UK scientists exploring the ocean floor in the Caribbean have discovered an "astounding" set of hydrothermal vents, the deepest anywhere in the world.
Deploying a remotely-operated vehicle (ROV) in the Cayman Trough, they stumbled across a previously-unknown site nearly 5000m below the surface.
Video pictures relayed live back to the research ship mounting the operation show spindly chimneys up to 10m high.
They are belching out dark water - "a stunning sight", one scientist said.
In the immense pressure of the sea three miles down, the ROV, known as ISIS, was gently steered around the vents, taking pictures and gathering samples.
One of the people "piloting" the ROV said seabed smokestacks remind him of "the industrial Midlands".
Hydrothermal vents are among the strangest features of the deep ocean and their existence was not known until the 1970s. Since then they have been discovered at about 200 sites around the world including the Southern Ocean and the Atlantic.
But it was only three years ago that vents were first detected in the Cayman Trough, a deep trench formed by the boundary between two tectonic plates. One set of vents, known as Beebe, was established as the deepest on record - until the discovery last night of another slightly deeper set nearby, at 4,968m. or about three miles.
The water being blasted from the newly-found vents was measured at 401C, making this set among the hottest on the planet.
The expedition, funded by the Natural Environment Research Council, is being run from a British research ship, the James Cook, named after the 18th century explorer who blazed a trail of discovery around the Pacific.
Now the ship bearing his name is using the latest technology to open up and understand an underwater world of eerie landscapes and unusual life forms.
A live stream of video is relayed back to a control room on board - where a cheer went up when the ROV's lights and high definition cameras picked out the new vents amid total darkness.
The team had been looking for a set first identified a year ago but their search took them unexpectedly into an entirely new field.
The tallest of vents reaches about 10m.
The chief scientist, Dr Jon Copley of the National Oceanography Centre, said the discovery of "astounding mineral spires" was a "complete surprise".
"We initially thought it was a site we'd been to before but it looked so different we thought it had changed. But eventually we realised it looked different because it was different," Dr Copley told BBC News.
"The beauty of working in the deep oceans is that you're always stumbling over things that are completely new.

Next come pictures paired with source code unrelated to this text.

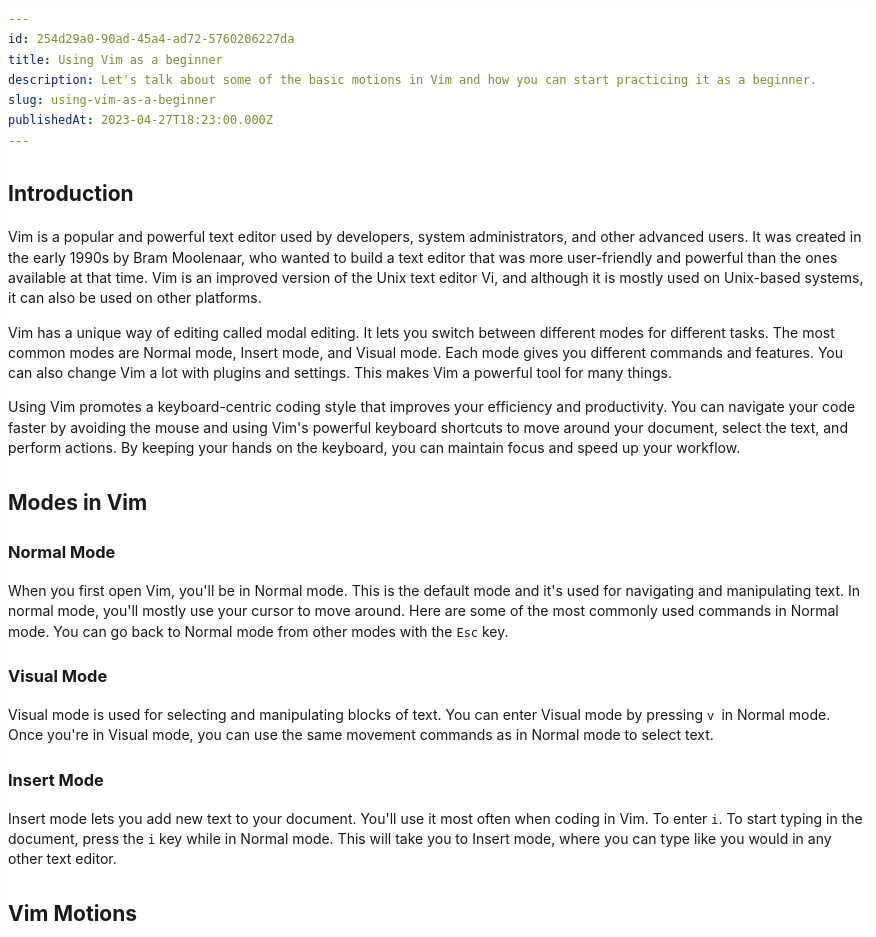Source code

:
 ```yaml
---
id: 254d29a0-90ad-45a4-ad72-5760206227da
title: Using Vim as a beginner
description: Let's talk about some of the basic motions in Vim and how you can start practicing it as a beginner.
slug: using-vim-as-a-beginner
publishedAt: 2023-04-27T18:23:00.000Z
---
```


## Introduction

Vim is a popular and powerful text editor used by developers, system administrators, and other advanced users. It was created in the early 1990s by Bram Moolenaar, who wanted to build a text editor that was more user-friendly and powerful than the ones available at that time. Vim is an improved version of the Unix text editor Vi, and although it is mostly used on Unix-based systems, it can also be used on other platforms.

Vim has a unique way of editing called modal editing. It lets you switch between different modes for different tasks. The most common modes are Normal mode, Insert mode, and Visual mode. Each mode gives you different commands and features. You can also change Vim a lot with plugins and settings. This makes Vim a powerful tool for many things.

Using Vim promotes a keyboard-centric coding style that improves your efficiency and productivity. You can navigate your code faster by avoiding the mouse and using Vim's powerful keyboard shortcuts to move around your document, select the text, and perform actions. By keeping your hands on the keyboard, you can maintain focus and speed up your workflow.

## Modes in Vim

### Normal Mode

When you first open Vim, you'll be in Normal mode. This is the default mode and it's used for navigating and manipulating text. In normal mode, you'll mostly use your cursor to move around. Here are some of the most commonly used commands in Normal mode. You can go back to Normal mode from other modes with the `Esc` key.

### Visual Mode

Visual mode is used for selecting and manipulating blocks of text. You can enter Visual mode by pressing `v `in Normal mode. Once you're in Visual mode, you can use the same movement commands as in Normal mode to select text.

### Insert Mode

Insert mode lets you add new text to your document. You'll use it most often when coding in Vim. To enter `i`. To start typing in the document, press the `i` key while in Normal mode. This will take you to Insert mode, where you can type like you would in any other text editor.

## Vim Motions
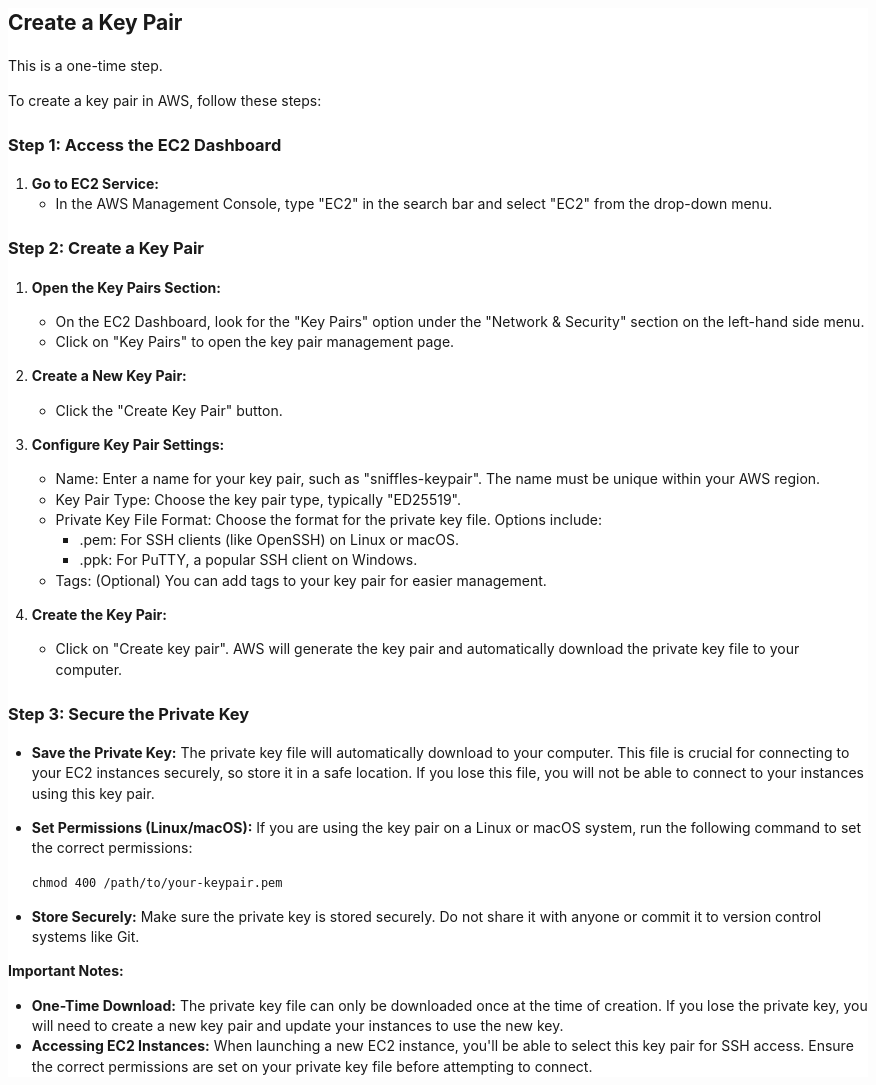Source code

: ## Create a Key Pair

This is a one-time step.

To create a key pair in AWS, follow these steps:

### Step 1: Access the EC2 Dashboard

1. **Go to EC2 Service:**
   - In the AWS Management Console, type "EC2" in the search bar and select "EC2" from the drop-down menu.

### Step 2: Create a Key Pair

1. **Open the Key Pairs Section:**
   - On the EC2 Dashboard, look for the "Key Pairs" option under the "Network & Security" section on the left-hand side menu.
   - Click on "Key Pairs" to open the key pair management page.

2. **Create a New Key Pair:**
   - Click the "Create Key Pair" button.

3. **Configure Key Pair Settings:**
   - Name: Enter a name for your key pair, such as "sniffles-keypair". The name must be unique within your AWS region.
   - Key Pair Type: Choose the key pair type, typically "ED25519".
   - Private Key File Format: Choose the format for the private key file. Options include:
     - .pem: For SSH clients (like OpenSSH) on Linux or macOS.
     - .ppk: For PuTTY, a popular SSH client on Windows.
   - Tags: (Optional) You can add tags to your key pair for easier management.

4. **Create the Key Pair:**
   - Click on "Create key pair". AWS will generate the key pair and automatically download the private key file to your computer.

### Step 3: Secure the Private Key

- **Save the Private Key:** The private key file will automatically download to your computer. This file is crucial for connecting to your EC2 instances securely, so store it in a safe location. If you lose this file, you will not be able to connect to your instances using this key pair.
- **Set Permissions (Linux/macOS):** If you are using the key pair on a Linux or macOS system, run the following command to set the correct permissions:

  ```
  chmod 400 /path/to/your-keypair.pem
  ```

- **Store Securely:** Make sure the private key is stored securely. Do not share it with anyone or commit it to version control systems like Git.

**Important Notes:**
- **One-Time Download:** The private key file can only be downloaded once at the time of creation. If you lose the private key, you will need to create a new key pair and update your instances to use the new key.
- **Accessing EC2 Instances:** When launching a new EC2 instance, you'll be able to select this key pair for SSH access. Ensure the correct permissions are set on your private key file before attempting to connect.
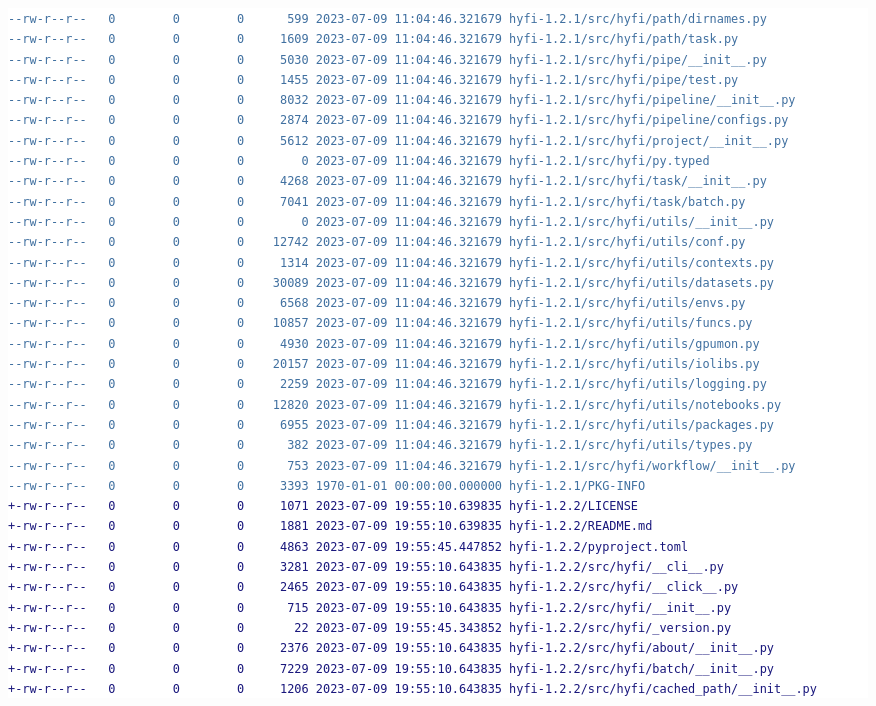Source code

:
 ```diff
--rw-r--r--   0        0        0      599 2023-07-09 11:04:46.321679 hyfi-1.2.1/src/hyfi/path/dirnames.py
--rw-r--r--   0        0        0     1609 2023-07-09 11:04:46.321679 hyfi-1.2.1/src/hyfi/path/task.py
--rw-r--r--   0        0        0     5030 2023-07-09 11:04:46.321679 hyfi-1.2.1/src/hyfi/pipe/__init__.py
--rw-r--r--   0        0        0     1455 2023-07-09 11:04:46.321679 hyfi-1.2.1/src/hyfi/pipe/test.py
--rw-r--r--   0        0        0     8032 2023-07-09 11:04:46.321679 hyfi-1.2.1/src/hyfi/pipeline/__init__.py
--rw-r--r--   0        0        0     2874 2023-07-09 11:04:46.321679 hyfi-1.2.1/src/hyfi/pipeline/configs.py
--rw-r--r--   0        0        0     5612 2023-07-09 11:04:46.321679 hyfi-1.2.1/src/hyfi/project/__init__.py
--rw-r--r--   0        0        0        0 2023-07-09 11:04:46.321679 hyfi-1.2.1/src/hyfi/py.typed
--rw-r--r--   0        0        0     4268 2023-07-09 11:04:46.321679 hyfi-1.2.1/src/hyfi/task/__init__.py
--rw-r--r--   0        0        0     7041 2023-07-09 11:04:46.321679 hyfi-1.2.1/src/hyfi/task/batch.py
--rw-r--r--   0        0        0        0 2023-07-09 11:04:46.321679 hyfi-1.2.1/src/hyfi/utils/__init__.py
--rw-r--r--   0        0        0    12742 2023-07-09 11:04:46.321679 hyfi-1.2.1/src/hyfi/utils/conf.py
--rw-r--r--   0        0        0     1314 2023-07-09 11:04:46.321679 hyfi-1.2.1/src/hyfi/utils/contexts.py
--rw-r--r--   0        0        0    30089 2023-07-09 11:04:46.321679 hyfi-1.2.1/src/hyfi/utils/datasets.py
--rw-r--r--   0        0        0     6568 2023-07-09 11:04:46.321679 hyfi-1.2.1/src/hyfi/utils/envs.py
--rw-r--r--   0        0        0    10857 2023-07-09 11:04:46.321679 hyfi-1.2.1/src/hyfi/utils/funcs.py
--rw-r--r--   0        0        0     4930 2023-07-09 11:04:46.321679 hyfi-1.2.1/src/hyfi/utils/gpumon.py
--rw-r--r--   0        0        0    20157 2023-07-09 11:04:46.321679 hyfi-1.2.1/src/hyfi/utils/iolibs.py
--rw-r--r--   0        0        0     2259 2023-07-09 11:04:46.321679 hyfi-1.2.1/src/hyfi/utils/logging.py
--rw-r--r--   0        0        0    12820 2023-07-09 11:04:46.321679 hyfi-1.2.1/src/hyfi/utils/notebooks.py
--rw-r--r--   0        0        0     6955 2023-07-09 11:04:46.321679 hyfi-1.2.1/src/hyfi/utils/packages.py
--rw-r--r--   0        0        0      382 2023-07-09 11:04:46.321679 hyfi-1.2.1/src/hyfi/utils/types.py
--rw-r--r--   0        0        0      753 2023-07-09 11:04:46.321679 hyfi-1.2.1/src/hyfi/workflow/__init__.py
--rw-r--r--   0        0        0     3393 1970-01-01 00:00:00.000000 hyfi-1.2.1/PKG-INFO
+-rw-r--r--   0        0        0     1071 2023-07-09 19:55:10.639835 hyfi-1.2.2/LICENSE
+-rw-r--r--   0        0        0     1881 2023-07-09 19:55:10.639835 hyfi-1.2.2/README.md
+-rw-r--r--   0        0        0     4863 2023-07-09 19:55:45.447852 hyfi-1.2.2/pyproject.toml
+-rw-r--r--   0        0        0     3281 2023-07-09 19:55:10.643835 hyfi-1.2.2/src/hyfi/__cli__.py
+-rw-r--r--   0        0        0     2465 2023-07-09 19:55:10.643835 hyfi-1.2.2/src/hyfi/__click__.py
+-rw-r--r--   0        0        0      715 2023-07-09 19:55:10.643835 hyfi-1.2.2/src/hyfi/__init__.py
+-rw-r--r--   0        0        0       22 2023-07-09 19:55:45.343852 hyfi-1.2.2/src/hyfi/_version.py
+-rw-r--r--   0        0        0     2376 2023-07-09 19:55:10.643835 hyfi-1.2.2/src/hyfi/about/__init__.py
+-rw-r--r--   0        0        0     7229 2023-07-09 19:55:10.643835 hyfi-1.2.2/src/hyfi/batch/__init__.py
+-rw-r--r--   0        0        0     1206 2023-07-09 19:55:10.643835 hyfi-1.2.2/src/hyfi/cached_path/__init__.py
```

"It's teaching us how little we know and for a few minutes it's not about the science, it's about the wonder of the planet, something that's been hidden for so long."
The ROV remained on station for nearly 24 hours - a typical length for a dive - before being returned to the James Cook bearing samples of water and wildlife.
For the biologists on board, the vents act as a highly unusual habitat with a massive contrast between the water from the vents measuring just over 400C, compared to the surrounding sea temperature of around 4C.
The narrow interface between the two extremes of water - sometimes as narrow as a few centimetres - provides a unique environment for an array of creatures.
Ghostly-white shrimp - clustered on the rocks in teeming crowds - appear to have lost the ability to see because their eyes are fused together.
Verity Nye is one of the researchers studying the blind shrimp, brought up in the ROV's containers, filled at the seabed.
"We don't think they have functioning eyes but they have a really unusual organ on their backs which is like a warning system for them to tell them when they're getting too hot so they don't get too close to the hot water from the vents.
"But we really don't know how life operates down there so we're still trying to understand it."
According to Dr Copley, the expedition has already yielded finds that are likely, after lab analysis back home, to prove to be new species including a white anemone and starfish.
Further dives are scheduled in the coming days, with Japanese and American researchers planning investigations here later in the year.
The scientists on the James Cook hope the research will eventually answer two key questions: why and how life evolved in such a seemingly hostile environment.